The PPB officer tells Newsweek
the city's strong anti-police sentiment has led to a chilling work
environment where officers are unwilling to use force when needed out of
fear that they will have their reputations and career destroyed.
"[Police]
are concerned with how this plays on TV and how it will look to the
public," the PPB officer says. "We have to consider how media will
respond, and lawsuits people file against us for using force. A Portland
jury is not sympathetic to police."
Four protesters injured at an
antifa protest in 2018 are suing the PPB and city for injuries
allegedly resulting from officers' "excessive force." One of them,
represented by the ACLU of Oregon, is seeking $250,000 in damages.
Allegations
of misconduct can halt an officer's career progress for years, even if
the officer is ultimately exonerated. Case in point: PPB Lieutenant Jeff
Niiya, the bureau's former crowd control liaison. For most of 2019, he
was placed under an outside agency's investigation and review after
local media alleged that text exchanges between him and right-wing
protesters showed a "chummy" relationship. The headlines sent shockwaves
throughout the city, and city commissioner Jo Ann Hardesty accused Portland police of "collusion with right-wing extremists"
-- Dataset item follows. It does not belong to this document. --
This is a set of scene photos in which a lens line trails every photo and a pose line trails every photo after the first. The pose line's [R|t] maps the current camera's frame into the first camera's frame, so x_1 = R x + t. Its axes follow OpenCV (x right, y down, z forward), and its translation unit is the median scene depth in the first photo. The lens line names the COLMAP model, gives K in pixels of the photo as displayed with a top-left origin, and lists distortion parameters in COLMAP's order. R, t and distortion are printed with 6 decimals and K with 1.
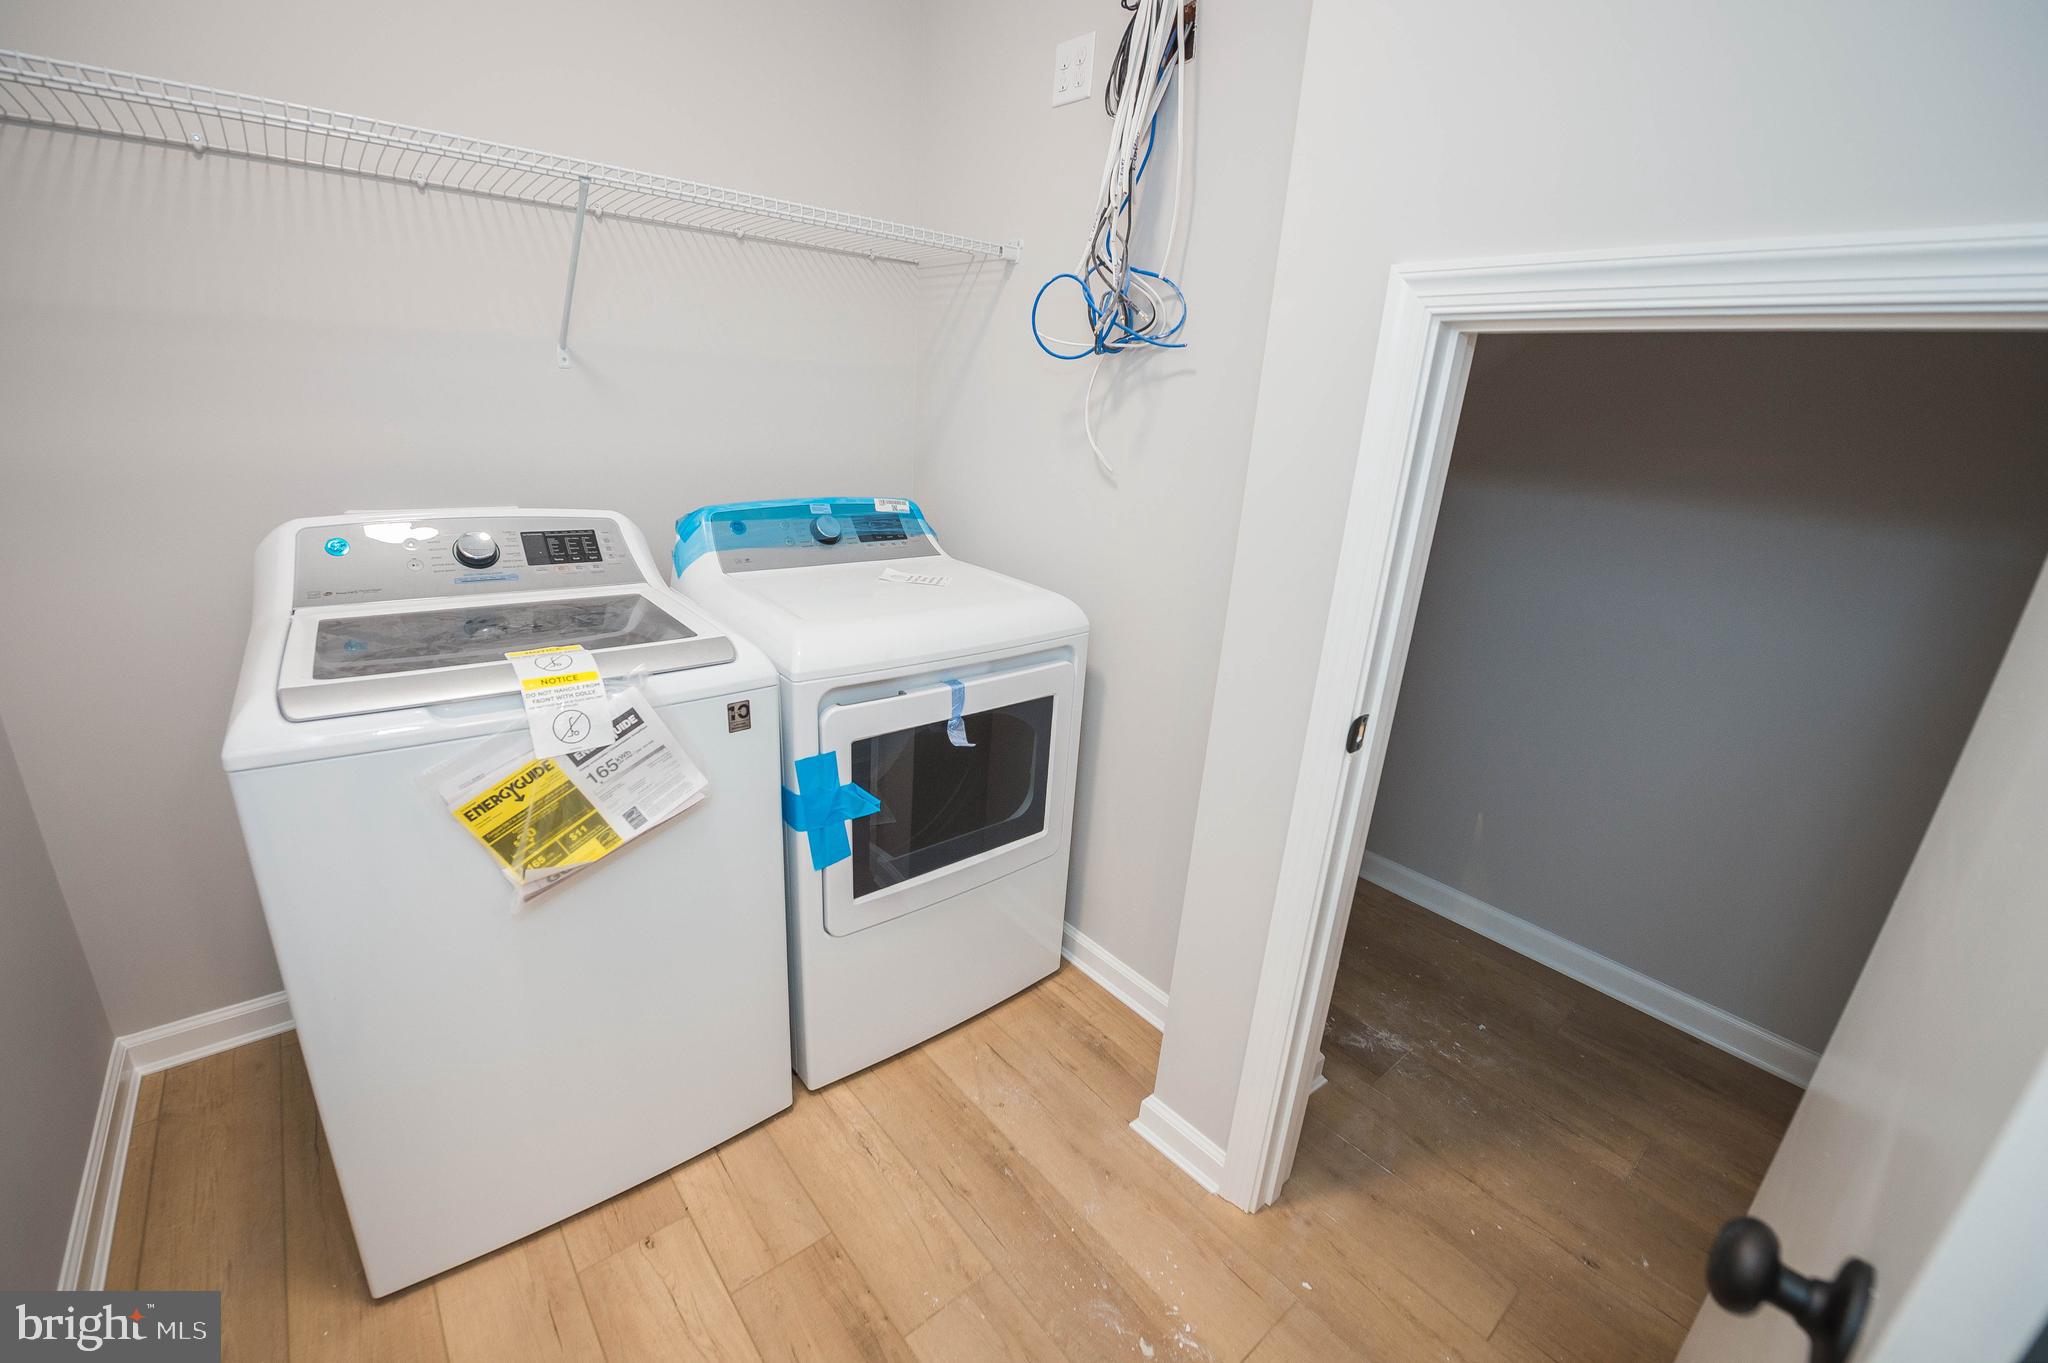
lens RADIAL K [[852.2, 0, 1029.4], [0, 852.2, 691.4], [0, 0, 1]] dist [-0.017712, -0.000496]
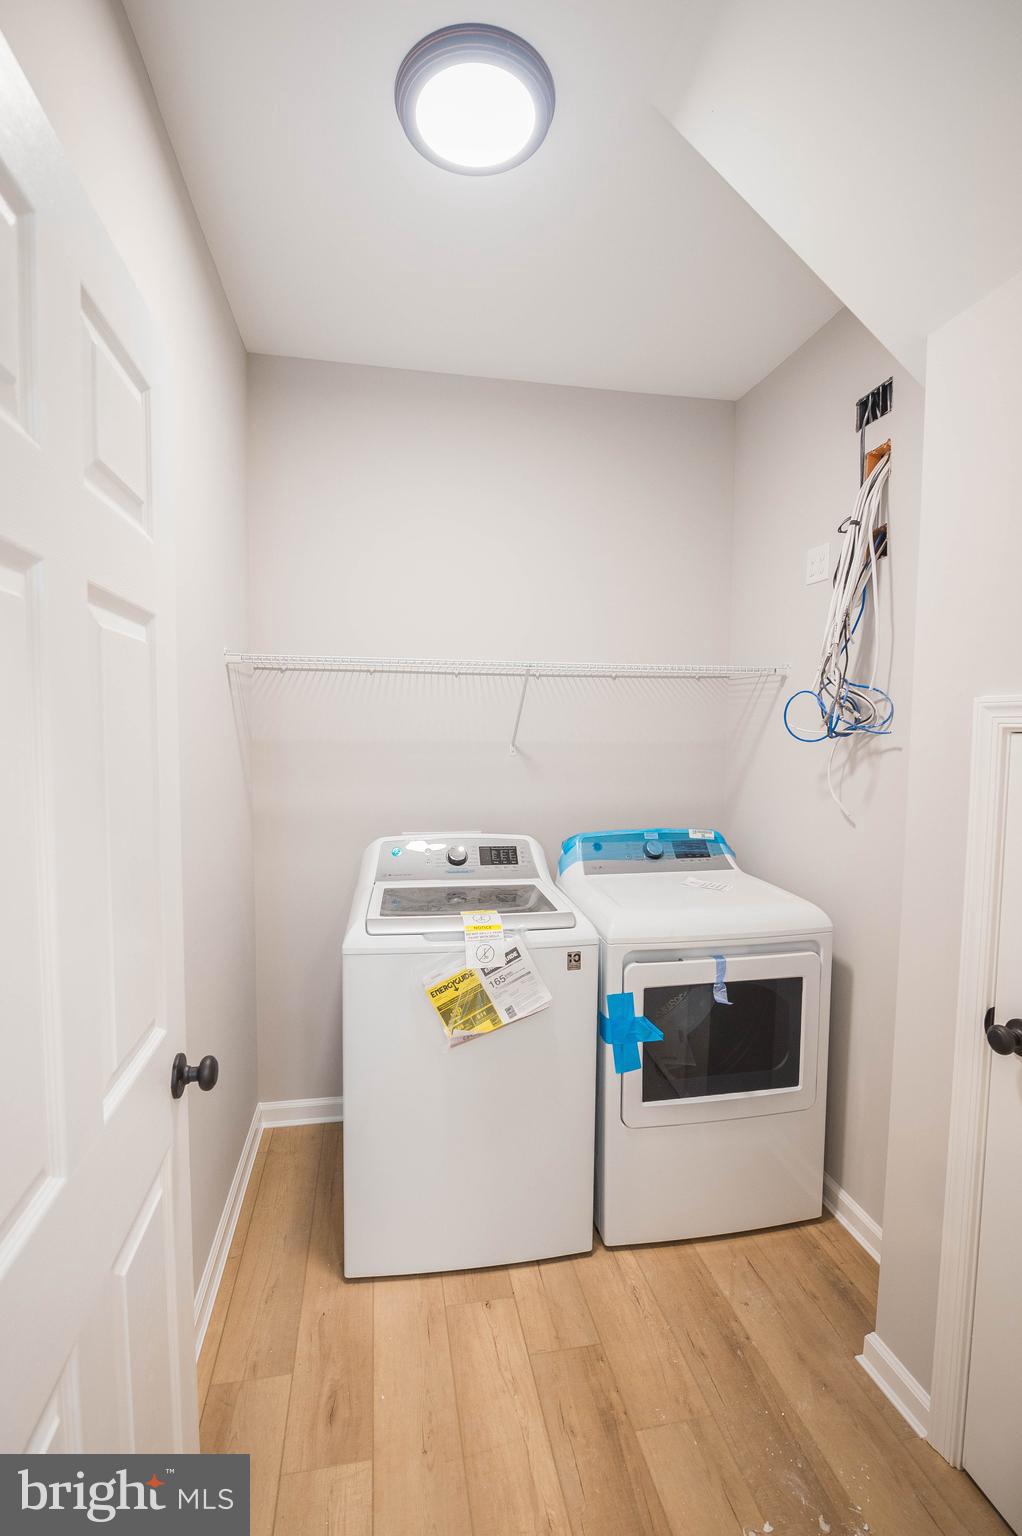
lens RADIAL K [[698.0, 0, 511.0], [0, 698.0, 768.0], [0, 0, 1]] dist [-0.013412, -0.000274]
pose [[0.873395, -0.024553, -0.486393, 0.200488], [-0.115902, 0.959554, -0.256558, 0.027352], [0.473020, 0.280450, 0.835224, -0.278710]]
to the national press. Niiya was removed from his role as crowd control
liaison and assigned to desk duty in another division within the
department. Investigators ultimately ruled all allegations of
unprofessionalism and misconduct unfounded.
Michael Strickland, a 39-year-old conservative videographer—he was convicted in 2017 for brandishing a legal handgun in downtown Portland at left-wing protesters who were pursuing him—says passive policing will lead to more violence.
"Eventually
the PPB's 'run-and-hide' policy will get someone killed," Strickland
says. "At some point antifa is going to pick the wrong fight, and the
person they are attacking will not demonstrate the level of discipline
and restraint that I showed." Strickland was found guilty by a judge on
10 counts of unlawful use of a weapon, 10 counts of menacing and one
count of second-degree disorderly conduct. His conviction is currently
being considered by the Oregon Court of Appeals.
This month,
former PPB police chief Outlaw began her role as the police commissioner
of the Philadelphia Police Department. Jami Resch, the former assistant
chief of the investigations branch, was sworn in as the new police
chief of the PPB. Judging by the police actions at the Portland protest
on Feb. 8, the status quo of passive policing will hold.
Says the PPB officer, "Politics in the city is what leads to action or inaction."